TASK PROMPT ▸ Output the line containing "thumb ip: (179, 137)" and all subsequent lines of the listing below, copied exactly, with no other lines.

ENTRIES SUPPLIED ▸
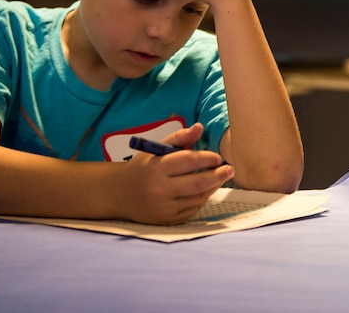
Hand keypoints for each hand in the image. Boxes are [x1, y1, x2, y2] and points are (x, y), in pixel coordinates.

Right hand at [119, 122, 234, 223]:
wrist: (119, 194)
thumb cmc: (143, 167)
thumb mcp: (156, 149)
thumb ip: (179, 137)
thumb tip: (200, 127)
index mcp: (156, 167)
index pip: (189, 161)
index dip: (208, 158)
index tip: (218, 157)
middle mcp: (159, 189)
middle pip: (198, 183)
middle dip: (218, 175)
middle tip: (230, 169)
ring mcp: (163, 207)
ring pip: (198, 198)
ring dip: (212, 187)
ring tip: (219, 178)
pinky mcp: (167, 220)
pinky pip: (192, 209)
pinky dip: (202, 199)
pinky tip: (205, 190)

ANSWER AREA ▸
thumb ip: (179, 137)
thumb tip: (200, 127)
index mcp: (156, 167)
index pip: (189, 161)
index dip: (208, 158)
index tip: (218, 157)
middle mcp: (159, 189)
middle pip: (198, 183)
middle dip: (218, 175)
middle tip: (230, 169)
ring mcp: (163, 207)
ring pip: (198, 198)
ring dip: (212, 187)
ring tip: (219, 178)
pinky mcp: (167, 220)
pinky pip: (192, 209)
pinky dip: (202, 199)
pinky tip: (205, 190)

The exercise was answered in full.